Потом я расстегивал остальные пуговички на блузке. Очень медленно. Очень медленно гладил упругие грудки, отводя в сторону ткань. Потом припадал губами к сосочкам— правый, левый, снова правый, опять левый. Потом целовал упругий животик, спускаясь все ниже, одновременно расстегивая джинсы. Она сама приподняла попку, чтобы легче было их снять. Трусики она придержала рукой, ладно, оставим их на потом. Обычно женщину очень заводит, когда ее начинают ласкать через трусики. Продолжая целовать животик, я одной рукой гладил ее грудь, а другой— бедро, поднимаясь выше к промежности.

Коснувшись ткани трусов между ножками, я ощутил, что она сухая. Маша еще не завелась. А я уже был на взводе, мои джинсы могли просто лопнуть. Я приподнял ее попку, чтобы снять трусы.

—Подожди, —сказала она. —Мне страшно.

—Чего ты боишься, Машенька, милая? Ты просто богиня, я так тебя хочу! Все будет хорошо, сейчас я буду тебя ласкать, как никто не ласкал. А потом мы… Правда, я очень возбужден, с первого раза, может, не получится…

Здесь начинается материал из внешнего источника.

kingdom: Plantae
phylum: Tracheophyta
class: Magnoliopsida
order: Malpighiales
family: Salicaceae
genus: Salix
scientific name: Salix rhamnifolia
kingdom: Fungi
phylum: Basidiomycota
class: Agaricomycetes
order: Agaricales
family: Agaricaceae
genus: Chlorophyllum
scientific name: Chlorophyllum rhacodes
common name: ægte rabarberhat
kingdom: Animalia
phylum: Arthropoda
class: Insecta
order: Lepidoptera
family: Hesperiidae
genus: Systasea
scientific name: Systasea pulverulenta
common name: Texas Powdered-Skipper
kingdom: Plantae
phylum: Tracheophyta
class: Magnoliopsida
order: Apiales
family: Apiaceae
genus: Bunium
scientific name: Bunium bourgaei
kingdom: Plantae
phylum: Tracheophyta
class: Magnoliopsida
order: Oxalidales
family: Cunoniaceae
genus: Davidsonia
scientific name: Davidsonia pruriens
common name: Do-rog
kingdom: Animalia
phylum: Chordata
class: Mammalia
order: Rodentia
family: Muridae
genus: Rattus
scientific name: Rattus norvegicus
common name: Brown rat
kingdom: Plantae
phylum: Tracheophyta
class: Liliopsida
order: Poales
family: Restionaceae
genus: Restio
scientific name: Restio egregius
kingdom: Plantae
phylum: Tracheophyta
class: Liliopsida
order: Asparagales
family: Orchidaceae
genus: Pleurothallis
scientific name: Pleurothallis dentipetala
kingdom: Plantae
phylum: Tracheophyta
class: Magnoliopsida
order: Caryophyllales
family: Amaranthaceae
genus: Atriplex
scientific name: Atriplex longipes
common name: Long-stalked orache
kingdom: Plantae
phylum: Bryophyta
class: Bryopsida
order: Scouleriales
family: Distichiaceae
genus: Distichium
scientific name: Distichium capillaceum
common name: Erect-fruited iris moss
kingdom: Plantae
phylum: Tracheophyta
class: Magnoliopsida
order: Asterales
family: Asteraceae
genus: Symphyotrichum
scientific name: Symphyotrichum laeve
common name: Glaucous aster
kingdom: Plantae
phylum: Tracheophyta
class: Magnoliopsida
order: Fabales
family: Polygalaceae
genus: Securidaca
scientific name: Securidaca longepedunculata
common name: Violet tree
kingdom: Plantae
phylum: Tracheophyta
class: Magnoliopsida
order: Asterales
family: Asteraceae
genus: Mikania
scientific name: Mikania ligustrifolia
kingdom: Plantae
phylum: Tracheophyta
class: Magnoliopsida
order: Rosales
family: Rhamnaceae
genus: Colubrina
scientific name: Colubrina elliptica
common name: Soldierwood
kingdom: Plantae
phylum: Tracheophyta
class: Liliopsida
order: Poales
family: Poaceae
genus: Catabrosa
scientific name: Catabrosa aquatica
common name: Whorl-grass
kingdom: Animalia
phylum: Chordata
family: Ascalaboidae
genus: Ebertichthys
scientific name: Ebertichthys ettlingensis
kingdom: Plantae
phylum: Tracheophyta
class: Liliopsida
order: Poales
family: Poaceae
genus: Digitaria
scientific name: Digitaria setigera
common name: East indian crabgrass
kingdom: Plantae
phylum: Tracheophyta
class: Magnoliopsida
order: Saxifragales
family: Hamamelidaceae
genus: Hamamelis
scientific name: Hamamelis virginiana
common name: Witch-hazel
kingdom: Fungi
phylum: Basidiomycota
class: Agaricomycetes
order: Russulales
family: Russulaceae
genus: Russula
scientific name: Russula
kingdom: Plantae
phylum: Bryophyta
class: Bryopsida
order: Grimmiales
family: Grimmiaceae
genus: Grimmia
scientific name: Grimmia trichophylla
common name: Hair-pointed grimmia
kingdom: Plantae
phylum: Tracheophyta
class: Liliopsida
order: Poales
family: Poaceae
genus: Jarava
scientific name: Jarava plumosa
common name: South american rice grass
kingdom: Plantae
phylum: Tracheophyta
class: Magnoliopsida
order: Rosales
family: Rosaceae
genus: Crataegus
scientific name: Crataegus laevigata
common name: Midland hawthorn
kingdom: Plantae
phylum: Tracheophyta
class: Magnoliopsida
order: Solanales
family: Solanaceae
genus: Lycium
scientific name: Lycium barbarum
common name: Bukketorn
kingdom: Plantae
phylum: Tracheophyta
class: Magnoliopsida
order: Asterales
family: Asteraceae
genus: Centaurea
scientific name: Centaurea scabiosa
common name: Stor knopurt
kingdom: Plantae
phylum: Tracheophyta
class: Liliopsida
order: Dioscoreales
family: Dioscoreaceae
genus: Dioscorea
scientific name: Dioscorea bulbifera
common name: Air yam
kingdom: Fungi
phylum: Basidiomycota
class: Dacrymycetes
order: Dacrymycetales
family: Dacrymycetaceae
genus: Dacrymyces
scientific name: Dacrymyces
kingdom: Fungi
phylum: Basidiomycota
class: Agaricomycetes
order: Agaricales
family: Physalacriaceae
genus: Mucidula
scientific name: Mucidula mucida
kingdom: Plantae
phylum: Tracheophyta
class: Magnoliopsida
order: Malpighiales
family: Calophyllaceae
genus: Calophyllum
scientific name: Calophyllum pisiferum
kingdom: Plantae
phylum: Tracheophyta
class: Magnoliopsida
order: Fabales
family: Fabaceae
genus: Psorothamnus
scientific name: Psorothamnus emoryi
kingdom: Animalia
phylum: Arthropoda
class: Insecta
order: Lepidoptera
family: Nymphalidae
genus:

—И со второго тоже, —с горечью произнесла она.

Что она хотела этим

сказать? Сомневается в моих способностях? Возбуждение немного спало. Теперь можно целовать самое заветное. Я снова потянул вниз трусики, скользя губами по ее животу. Она все-таки приподняла чуть-чуть таз, помогая устранить эту преграду, как потом выяснилось, не последнюю. Светлые волосики на лобке прикрывали заветную щелочку. Над лобком шрамик— след от Кесарева сечения. Я поцеловал шрамик, поцеловал волосики, раздвинул их языком, пробираясь к губкам. Мои руки тем временем ласкали то бедра, то грудь, я язык водил туда-сюда вдоль щелки.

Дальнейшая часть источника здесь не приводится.